Obiettivi |
**a.** Nell'editoriale, fino a circa quando è durata la fase che gli economisti hanno chiamato "welfare state"?
**b.** Trascrivi dall'editoriale il passo che va da "Tenteremo invece, come" a "quadro più generale.".

Estratto del documento |

>>>>>

SENZA CENSURA N. 30
novembre 2009
editoriale
Vorremmo provare, con questo 
editoriale, a ragionare ancora sulla crisi.
Questo sia perché è un fenomeno che sta incidendo pesantemente sulle condizioni 
di vita e di lavoro di tante persone, sia perché su questo argomento continuiamo 
a sentire e a leggere su buona parte dei media una marea di mistificazioni.
Non è nostra intenzione approfondire qui quali siano le reali origini di questa 
crisi e qual’è la sua natura. Per questo rimandiamo tra l’altro alla lettura 
dell’interessante analisi di cui, in questo numero, pubblichiamo la seconda 
parte.
Né spenderemo parole per raccontare le innumerevoli ingiustizie, i soprusi, le 
tragedie che stanno avvenendo quotidianamente con l’alibi della crisi. Del resto 
ognuno di noi ne ha piena conoscenza, direttamente o indirettamente (i più 
fortunati…).
Tenteremo invece, come al solito, di sviluppare una traccia di riflessione che 
ci auguriamo possa esser utile per la comprensione del quadro più generale.
Capitalismo e crisi
Innanzitutto ci sembra comunque doveroso sgomberare il campo da un’ambiguità di 
fondo: la crisi non è una calamità naturale e possiamo tranquillamente affermare 
che da quando esiste il capitalismo esiste pure la crisi. E da sempre esistono, 
conseguentemente, delle strategie di gestione adeguate alle diverse fasi messe 
in campo dagli imprenditori e dai governi che, attraverso le diverse politiche 
economiche, cercano di volta in volta di scaricare i costi della crisi stessa 
sulle categorie subordinate, locali o lontane che siano. Anche per definire 
queste categorie una volta era più semplice, bastava dire “proletari” e ci si 
capiva senza troppa fatica; ora dovremmo parlare di operai, dipendenti, precari, 
disoccupati, consumatori, utenti, immigrati, ecc.
Queste strategie, quando non passano per la guerra, definiscono da sempre dei 
processi di ristrutturazione del sistema produttivo che ovviamente hanno 
ripercussioni pesanti sia sulle cosiddette relazioni industriali sia sul sistema 
sociale nel suo complesso.
Se pensiamo agli ultimi trent’anni, ne abbiamo un limpido esempio: abbiamo 
assistito ad una radicale trasformazione che ha segnato la fine di una fase 
durata fino a circa la fine degli anni settanta e che gli economisti hanno 
definito il “welfare state”, cioé, semplificando, l’insieme delle politiche di 
intervento da parte dello stato a sostegno del sociale attraverso i cosiddetti 
ammortizzatori sociali.

<<<<<

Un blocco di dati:
>>>>>

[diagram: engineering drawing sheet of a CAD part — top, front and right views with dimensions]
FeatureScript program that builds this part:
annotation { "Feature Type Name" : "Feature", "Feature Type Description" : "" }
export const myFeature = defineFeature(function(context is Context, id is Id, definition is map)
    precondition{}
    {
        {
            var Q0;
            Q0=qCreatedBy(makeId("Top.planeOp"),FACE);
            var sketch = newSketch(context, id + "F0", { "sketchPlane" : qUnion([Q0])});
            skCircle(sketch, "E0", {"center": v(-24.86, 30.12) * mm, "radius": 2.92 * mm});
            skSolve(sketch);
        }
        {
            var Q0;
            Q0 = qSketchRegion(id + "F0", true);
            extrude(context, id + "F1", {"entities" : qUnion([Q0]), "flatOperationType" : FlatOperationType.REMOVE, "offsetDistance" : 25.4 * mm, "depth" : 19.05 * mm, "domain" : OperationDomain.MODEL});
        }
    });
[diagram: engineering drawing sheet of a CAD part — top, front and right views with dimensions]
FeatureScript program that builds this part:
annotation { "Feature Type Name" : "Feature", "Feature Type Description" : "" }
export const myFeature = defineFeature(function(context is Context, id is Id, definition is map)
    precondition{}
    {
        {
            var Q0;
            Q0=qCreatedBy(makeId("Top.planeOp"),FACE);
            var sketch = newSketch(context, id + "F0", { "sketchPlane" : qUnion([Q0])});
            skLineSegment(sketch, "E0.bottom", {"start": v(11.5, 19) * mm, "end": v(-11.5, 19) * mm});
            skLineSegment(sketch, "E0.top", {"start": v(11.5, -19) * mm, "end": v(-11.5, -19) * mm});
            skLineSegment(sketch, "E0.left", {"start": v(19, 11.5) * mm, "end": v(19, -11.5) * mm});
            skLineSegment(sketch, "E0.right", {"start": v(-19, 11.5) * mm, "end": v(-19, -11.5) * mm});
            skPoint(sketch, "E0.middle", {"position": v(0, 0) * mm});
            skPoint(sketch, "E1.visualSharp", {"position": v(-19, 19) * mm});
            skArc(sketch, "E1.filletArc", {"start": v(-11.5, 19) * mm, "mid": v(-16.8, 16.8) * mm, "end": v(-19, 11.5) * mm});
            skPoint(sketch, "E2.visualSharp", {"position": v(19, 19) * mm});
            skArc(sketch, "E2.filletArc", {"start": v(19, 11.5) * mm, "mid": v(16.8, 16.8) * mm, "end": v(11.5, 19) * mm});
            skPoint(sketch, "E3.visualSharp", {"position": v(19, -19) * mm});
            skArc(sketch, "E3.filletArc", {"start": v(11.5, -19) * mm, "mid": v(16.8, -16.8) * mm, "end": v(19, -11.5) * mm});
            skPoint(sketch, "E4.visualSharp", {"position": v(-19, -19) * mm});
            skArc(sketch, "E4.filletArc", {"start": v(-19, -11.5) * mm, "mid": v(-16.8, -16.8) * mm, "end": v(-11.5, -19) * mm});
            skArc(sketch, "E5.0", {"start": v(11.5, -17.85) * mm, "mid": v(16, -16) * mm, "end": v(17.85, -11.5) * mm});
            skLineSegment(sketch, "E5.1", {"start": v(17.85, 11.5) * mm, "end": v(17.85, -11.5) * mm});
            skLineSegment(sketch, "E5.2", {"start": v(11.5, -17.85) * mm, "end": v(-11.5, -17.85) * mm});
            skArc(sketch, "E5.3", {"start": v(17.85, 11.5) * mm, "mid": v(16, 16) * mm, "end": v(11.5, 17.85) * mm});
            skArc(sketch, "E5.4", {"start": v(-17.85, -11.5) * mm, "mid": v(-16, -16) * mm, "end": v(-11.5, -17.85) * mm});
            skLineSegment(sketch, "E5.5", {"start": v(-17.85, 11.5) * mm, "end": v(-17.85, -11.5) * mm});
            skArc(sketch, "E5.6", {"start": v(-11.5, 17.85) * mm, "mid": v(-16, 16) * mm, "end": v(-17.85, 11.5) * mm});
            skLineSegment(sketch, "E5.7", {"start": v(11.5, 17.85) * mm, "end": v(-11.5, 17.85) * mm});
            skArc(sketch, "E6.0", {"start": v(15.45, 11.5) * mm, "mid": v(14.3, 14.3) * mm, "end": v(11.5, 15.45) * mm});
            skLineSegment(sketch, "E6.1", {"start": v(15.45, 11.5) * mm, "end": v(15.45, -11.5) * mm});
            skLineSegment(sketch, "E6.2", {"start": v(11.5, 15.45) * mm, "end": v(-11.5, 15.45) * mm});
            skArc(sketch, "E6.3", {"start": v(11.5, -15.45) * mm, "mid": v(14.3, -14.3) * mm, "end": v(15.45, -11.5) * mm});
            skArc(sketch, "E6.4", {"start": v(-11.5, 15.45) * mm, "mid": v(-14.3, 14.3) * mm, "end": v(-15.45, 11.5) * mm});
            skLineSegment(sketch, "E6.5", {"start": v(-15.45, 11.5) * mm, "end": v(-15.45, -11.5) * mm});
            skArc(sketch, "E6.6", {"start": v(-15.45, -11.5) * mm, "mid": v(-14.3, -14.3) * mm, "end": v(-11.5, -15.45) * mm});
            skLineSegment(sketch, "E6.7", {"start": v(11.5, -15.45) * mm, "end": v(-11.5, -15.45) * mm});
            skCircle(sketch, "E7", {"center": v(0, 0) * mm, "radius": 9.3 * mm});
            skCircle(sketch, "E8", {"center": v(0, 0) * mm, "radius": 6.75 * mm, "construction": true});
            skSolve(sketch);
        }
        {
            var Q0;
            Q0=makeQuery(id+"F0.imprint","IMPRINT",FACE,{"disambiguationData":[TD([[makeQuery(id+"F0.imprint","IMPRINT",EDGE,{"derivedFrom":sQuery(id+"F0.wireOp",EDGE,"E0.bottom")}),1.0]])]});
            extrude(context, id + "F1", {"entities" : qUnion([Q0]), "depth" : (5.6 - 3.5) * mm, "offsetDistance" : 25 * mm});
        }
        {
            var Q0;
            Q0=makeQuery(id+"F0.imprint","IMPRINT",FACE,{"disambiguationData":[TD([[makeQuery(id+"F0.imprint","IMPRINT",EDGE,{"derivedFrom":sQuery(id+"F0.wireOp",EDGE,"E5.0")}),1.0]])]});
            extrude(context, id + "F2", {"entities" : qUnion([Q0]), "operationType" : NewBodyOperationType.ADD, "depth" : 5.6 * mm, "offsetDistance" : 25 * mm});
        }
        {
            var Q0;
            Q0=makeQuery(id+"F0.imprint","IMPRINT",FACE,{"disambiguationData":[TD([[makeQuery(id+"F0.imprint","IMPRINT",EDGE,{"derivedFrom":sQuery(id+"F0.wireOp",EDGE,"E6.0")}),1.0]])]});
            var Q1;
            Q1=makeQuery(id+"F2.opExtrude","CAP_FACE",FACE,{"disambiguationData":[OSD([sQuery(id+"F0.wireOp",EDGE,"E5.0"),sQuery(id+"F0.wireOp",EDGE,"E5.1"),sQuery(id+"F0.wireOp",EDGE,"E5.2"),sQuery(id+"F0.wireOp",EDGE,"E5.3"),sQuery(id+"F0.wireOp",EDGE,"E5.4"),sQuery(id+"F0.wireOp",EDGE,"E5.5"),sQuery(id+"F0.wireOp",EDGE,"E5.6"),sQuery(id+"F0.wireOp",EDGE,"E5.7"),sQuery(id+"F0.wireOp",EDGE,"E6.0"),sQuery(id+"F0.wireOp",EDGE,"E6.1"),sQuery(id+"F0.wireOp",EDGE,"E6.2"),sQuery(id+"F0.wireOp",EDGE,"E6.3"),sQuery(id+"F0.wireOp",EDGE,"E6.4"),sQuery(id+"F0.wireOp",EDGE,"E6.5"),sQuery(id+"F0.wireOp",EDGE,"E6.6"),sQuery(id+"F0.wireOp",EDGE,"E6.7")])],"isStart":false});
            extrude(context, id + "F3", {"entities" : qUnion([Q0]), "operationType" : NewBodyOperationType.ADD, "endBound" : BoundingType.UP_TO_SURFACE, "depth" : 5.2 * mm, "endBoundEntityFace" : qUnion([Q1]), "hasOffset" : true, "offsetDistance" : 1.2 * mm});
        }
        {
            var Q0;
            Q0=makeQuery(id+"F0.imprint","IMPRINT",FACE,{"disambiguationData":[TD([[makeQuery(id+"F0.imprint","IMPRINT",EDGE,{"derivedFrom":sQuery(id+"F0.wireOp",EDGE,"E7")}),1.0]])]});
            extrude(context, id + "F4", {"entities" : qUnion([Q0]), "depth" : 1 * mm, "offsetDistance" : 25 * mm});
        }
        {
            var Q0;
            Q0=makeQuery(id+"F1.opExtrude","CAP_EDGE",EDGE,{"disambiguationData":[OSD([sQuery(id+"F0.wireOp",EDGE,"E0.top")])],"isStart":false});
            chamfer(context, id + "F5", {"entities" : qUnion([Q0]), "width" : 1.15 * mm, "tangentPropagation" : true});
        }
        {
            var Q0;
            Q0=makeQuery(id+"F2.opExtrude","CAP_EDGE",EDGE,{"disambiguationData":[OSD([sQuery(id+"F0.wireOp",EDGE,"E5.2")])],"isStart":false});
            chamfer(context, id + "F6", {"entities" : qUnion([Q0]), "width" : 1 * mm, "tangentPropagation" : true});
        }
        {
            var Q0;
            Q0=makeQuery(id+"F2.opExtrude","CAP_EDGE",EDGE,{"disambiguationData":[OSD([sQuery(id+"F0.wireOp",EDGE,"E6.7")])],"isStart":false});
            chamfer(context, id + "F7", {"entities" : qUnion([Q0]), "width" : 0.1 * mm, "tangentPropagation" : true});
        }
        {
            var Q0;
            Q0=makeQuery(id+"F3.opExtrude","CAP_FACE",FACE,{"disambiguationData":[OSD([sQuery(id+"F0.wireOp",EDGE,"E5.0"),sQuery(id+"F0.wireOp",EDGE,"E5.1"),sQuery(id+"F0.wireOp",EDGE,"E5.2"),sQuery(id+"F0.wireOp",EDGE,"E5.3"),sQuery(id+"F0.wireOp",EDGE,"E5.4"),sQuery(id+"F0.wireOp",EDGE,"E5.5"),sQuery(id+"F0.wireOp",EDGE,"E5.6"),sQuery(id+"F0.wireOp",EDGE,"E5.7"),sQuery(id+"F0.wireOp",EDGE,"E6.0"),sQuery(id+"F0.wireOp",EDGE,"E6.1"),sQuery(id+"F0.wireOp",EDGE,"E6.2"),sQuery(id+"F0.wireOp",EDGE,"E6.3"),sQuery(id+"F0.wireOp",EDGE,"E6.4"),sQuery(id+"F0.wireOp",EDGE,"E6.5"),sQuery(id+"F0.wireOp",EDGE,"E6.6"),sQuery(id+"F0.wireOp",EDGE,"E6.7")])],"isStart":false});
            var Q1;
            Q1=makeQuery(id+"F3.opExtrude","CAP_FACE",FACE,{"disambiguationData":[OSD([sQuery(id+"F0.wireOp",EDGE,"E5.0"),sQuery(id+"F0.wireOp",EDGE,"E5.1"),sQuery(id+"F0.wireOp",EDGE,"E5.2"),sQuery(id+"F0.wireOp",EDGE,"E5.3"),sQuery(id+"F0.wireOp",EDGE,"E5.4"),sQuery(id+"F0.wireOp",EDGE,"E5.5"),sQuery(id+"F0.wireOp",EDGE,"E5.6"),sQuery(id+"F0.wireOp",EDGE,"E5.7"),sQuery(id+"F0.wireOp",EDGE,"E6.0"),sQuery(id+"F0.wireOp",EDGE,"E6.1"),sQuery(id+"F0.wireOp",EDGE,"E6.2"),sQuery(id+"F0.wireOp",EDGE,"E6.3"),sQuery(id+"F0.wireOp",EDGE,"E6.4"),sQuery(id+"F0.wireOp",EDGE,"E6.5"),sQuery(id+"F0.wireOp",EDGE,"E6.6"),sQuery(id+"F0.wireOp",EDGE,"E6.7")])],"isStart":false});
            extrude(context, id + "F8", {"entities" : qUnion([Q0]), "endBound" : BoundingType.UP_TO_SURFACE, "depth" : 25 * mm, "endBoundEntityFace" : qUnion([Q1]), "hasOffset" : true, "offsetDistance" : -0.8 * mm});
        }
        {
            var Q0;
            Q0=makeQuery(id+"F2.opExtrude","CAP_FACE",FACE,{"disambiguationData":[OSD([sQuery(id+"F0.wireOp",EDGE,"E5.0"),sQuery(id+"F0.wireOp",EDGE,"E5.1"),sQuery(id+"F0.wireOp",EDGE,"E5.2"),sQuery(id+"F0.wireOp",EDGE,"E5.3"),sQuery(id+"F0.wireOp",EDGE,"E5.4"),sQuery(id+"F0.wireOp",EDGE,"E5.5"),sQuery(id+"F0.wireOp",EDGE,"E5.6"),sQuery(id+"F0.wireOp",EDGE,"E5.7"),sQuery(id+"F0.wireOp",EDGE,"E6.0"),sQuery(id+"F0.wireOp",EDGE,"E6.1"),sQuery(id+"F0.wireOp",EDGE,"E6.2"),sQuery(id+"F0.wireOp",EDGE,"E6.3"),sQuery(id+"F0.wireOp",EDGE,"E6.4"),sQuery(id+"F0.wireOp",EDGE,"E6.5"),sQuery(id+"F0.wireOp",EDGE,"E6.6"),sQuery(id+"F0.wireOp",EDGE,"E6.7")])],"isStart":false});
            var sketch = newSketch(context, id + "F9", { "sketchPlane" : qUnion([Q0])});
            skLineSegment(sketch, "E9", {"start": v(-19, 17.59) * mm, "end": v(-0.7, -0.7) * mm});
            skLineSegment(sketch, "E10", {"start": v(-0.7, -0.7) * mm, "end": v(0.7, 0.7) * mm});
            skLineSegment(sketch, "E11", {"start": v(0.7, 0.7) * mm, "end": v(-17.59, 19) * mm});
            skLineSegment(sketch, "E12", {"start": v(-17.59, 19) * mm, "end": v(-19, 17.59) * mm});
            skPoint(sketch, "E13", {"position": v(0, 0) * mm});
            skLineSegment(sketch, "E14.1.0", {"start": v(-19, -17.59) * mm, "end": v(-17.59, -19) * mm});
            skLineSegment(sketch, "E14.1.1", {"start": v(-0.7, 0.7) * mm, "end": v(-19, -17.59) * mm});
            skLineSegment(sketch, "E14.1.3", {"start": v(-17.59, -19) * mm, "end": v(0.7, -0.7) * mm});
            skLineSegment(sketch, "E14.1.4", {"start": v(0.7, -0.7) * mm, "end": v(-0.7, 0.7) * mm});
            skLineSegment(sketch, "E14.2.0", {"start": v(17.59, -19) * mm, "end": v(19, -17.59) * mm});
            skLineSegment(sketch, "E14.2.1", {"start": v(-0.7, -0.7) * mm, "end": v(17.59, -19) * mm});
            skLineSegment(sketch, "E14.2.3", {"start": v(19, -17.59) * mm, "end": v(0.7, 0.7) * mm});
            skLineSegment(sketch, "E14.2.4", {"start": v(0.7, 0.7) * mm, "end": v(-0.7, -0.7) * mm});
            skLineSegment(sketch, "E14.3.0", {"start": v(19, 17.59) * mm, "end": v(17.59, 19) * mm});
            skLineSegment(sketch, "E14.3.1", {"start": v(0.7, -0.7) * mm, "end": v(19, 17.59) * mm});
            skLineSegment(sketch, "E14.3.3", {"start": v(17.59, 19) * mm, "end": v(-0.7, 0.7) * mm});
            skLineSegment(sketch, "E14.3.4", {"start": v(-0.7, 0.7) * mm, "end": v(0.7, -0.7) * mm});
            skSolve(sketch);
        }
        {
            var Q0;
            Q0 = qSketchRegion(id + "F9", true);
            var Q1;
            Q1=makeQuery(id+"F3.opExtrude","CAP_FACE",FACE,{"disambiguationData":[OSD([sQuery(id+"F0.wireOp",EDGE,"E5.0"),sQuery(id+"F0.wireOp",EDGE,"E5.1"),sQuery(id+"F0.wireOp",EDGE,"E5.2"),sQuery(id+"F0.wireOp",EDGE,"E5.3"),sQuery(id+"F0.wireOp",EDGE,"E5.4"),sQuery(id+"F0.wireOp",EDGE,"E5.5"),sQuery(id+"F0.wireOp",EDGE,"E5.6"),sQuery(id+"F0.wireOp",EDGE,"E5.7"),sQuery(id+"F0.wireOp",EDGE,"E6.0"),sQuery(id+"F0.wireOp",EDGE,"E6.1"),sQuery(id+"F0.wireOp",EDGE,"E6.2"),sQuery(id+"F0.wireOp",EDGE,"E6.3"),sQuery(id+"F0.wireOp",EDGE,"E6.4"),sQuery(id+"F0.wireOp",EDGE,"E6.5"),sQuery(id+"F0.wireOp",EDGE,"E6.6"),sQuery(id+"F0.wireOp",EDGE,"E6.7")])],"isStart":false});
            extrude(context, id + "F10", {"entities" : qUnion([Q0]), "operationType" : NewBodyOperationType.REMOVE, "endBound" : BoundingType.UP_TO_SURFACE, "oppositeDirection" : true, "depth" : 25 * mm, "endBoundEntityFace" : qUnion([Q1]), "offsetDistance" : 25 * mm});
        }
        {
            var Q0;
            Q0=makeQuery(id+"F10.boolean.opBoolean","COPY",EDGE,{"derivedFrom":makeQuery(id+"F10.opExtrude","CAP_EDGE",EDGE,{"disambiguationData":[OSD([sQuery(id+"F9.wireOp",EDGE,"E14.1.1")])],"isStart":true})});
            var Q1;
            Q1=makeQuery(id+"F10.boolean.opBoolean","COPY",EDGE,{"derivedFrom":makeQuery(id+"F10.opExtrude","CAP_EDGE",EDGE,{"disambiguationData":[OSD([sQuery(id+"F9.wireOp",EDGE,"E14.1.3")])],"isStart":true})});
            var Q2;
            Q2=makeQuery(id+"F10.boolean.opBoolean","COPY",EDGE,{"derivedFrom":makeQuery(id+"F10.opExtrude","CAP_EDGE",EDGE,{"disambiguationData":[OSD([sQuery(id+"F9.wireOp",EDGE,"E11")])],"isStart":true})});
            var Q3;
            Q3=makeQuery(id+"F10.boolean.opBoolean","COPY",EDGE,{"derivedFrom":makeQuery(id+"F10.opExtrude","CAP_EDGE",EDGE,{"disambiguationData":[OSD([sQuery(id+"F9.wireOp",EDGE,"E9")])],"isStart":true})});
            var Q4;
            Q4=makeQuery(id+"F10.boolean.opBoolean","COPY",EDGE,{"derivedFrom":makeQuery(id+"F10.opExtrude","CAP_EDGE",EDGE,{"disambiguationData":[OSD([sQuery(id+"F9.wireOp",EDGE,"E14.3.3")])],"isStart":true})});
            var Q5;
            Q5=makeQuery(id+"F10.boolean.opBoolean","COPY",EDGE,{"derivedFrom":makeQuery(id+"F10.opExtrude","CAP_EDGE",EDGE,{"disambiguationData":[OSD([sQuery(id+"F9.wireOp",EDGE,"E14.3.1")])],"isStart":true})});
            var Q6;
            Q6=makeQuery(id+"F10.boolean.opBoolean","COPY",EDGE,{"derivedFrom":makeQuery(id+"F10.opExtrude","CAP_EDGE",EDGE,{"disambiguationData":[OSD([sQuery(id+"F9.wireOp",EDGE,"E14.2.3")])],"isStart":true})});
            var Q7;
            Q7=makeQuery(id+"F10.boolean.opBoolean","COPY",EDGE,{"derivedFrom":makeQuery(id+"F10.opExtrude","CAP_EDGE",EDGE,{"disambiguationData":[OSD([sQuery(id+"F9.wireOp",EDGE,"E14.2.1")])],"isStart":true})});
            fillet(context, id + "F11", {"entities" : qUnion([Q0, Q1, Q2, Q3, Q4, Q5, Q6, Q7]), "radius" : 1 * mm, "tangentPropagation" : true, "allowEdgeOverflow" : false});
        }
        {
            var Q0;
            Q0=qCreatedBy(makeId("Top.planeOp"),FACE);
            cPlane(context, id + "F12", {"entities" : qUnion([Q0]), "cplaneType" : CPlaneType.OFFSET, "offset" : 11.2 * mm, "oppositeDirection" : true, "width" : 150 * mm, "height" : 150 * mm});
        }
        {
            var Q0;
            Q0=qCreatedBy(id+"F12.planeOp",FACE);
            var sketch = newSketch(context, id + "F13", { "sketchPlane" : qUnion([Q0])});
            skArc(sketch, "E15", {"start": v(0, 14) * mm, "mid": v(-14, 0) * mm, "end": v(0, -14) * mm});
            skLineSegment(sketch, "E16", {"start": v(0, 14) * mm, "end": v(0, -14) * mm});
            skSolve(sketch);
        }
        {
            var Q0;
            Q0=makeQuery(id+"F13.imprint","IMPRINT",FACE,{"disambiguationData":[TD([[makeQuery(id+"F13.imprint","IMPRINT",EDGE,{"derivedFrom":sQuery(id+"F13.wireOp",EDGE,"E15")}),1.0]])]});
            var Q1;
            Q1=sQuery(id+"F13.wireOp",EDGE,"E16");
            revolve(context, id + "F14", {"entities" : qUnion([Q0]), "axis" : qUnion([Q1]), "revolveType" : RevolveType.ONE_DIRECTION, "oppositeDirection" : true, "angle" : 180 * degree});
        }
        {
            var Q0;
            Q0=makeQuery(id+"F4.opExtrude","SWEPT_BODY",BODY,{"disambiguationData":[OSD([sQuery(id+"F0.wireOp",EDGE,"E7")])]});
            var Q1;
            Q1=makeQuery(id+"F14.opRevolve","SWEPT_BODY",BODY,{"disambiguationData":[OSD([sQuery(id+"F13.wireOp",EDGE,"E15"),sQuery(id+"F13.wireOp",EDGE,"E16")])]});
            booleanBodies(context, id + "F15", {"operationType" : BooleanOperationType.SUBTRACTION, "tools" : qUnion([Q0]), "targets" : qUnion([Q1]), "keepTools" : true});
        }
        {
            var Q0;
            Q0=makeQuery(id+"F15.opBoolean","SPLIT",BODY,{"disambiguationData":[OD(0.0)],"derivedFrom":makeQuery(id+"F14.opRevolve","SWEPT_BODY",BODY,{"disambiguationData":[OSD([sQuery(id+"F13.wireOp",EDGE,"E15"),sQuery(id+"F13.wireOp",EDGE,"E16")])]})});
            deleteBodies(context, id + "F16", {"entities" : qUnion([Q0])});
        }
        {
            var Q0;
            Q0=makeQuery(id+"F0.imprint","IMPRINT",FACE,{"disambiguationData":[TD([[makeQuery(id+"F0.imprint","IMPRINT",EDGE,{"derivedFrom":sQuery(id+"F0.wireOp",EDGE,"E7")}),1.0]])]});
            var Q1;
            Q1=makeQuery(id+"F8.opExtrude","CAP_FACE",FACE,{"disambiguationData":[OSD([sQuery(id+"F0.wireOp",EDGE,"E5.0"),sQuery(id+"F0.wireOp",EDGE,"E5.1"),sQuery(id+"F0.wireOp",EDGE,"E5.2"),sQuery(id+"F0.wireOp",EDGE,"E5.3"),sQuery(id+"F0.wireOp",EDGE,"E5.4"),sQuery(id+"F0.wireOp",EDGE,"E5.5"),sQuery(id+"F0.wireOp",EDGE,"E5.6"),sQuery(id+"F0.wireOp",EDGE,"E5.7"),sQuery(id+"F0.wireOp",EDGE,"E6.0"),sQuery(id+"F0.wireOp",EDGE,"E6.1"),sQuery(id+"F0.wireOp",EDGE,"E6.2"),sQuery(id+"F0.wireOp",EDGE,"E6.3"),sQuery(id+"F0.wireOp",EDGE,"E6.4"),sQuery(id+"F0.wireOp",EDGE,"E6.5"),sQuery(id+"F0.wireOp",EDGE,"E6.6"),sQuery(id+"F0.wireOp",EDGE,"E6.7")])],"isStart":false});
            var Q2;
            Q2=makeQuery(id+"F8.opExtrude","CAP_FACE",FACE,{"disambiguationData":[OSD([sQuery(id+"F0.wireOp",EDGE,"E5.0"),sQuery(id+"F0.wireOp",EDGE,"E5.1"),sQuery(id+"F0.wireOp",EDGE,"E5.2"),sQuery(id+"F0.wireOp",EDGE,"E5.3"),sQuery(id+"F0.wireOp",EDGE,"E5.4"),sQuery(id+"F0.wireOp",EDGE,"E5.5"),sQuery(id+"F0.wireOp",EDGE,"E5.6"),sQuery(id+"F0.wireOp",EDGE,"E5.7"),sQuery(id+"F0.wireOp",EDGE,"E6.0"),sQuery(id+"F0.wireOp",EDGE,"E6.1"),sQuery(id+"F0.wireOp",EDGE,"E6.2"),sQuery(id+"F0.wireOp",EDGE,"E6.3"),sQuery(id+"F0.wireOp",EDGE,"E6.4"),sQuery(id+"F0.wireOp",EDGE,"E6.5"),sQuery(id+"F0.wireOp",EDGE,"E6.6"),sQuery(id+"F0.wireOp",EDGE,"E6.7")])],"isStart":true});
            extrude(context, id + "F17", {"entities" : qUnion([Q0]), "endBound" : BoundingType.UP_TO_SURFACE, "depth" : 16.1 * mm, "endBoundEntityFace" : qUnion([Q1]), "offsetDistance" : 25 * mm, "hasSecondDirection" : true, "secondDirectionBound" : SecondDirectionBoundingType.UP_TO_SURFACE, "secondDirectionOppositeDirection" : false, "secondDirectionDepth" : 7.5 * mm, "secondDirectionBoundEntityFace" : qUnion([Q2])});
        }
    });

<<<<<

Soluzioni in ordine |
**a.** Fino a circa la fine degli anni settanta.

**b.**
Tenteremo invece, come al solito, di sviluppare una traccia di riflessione che 
ci auguriamo possa esser utile per la comprensione del quadro più generale.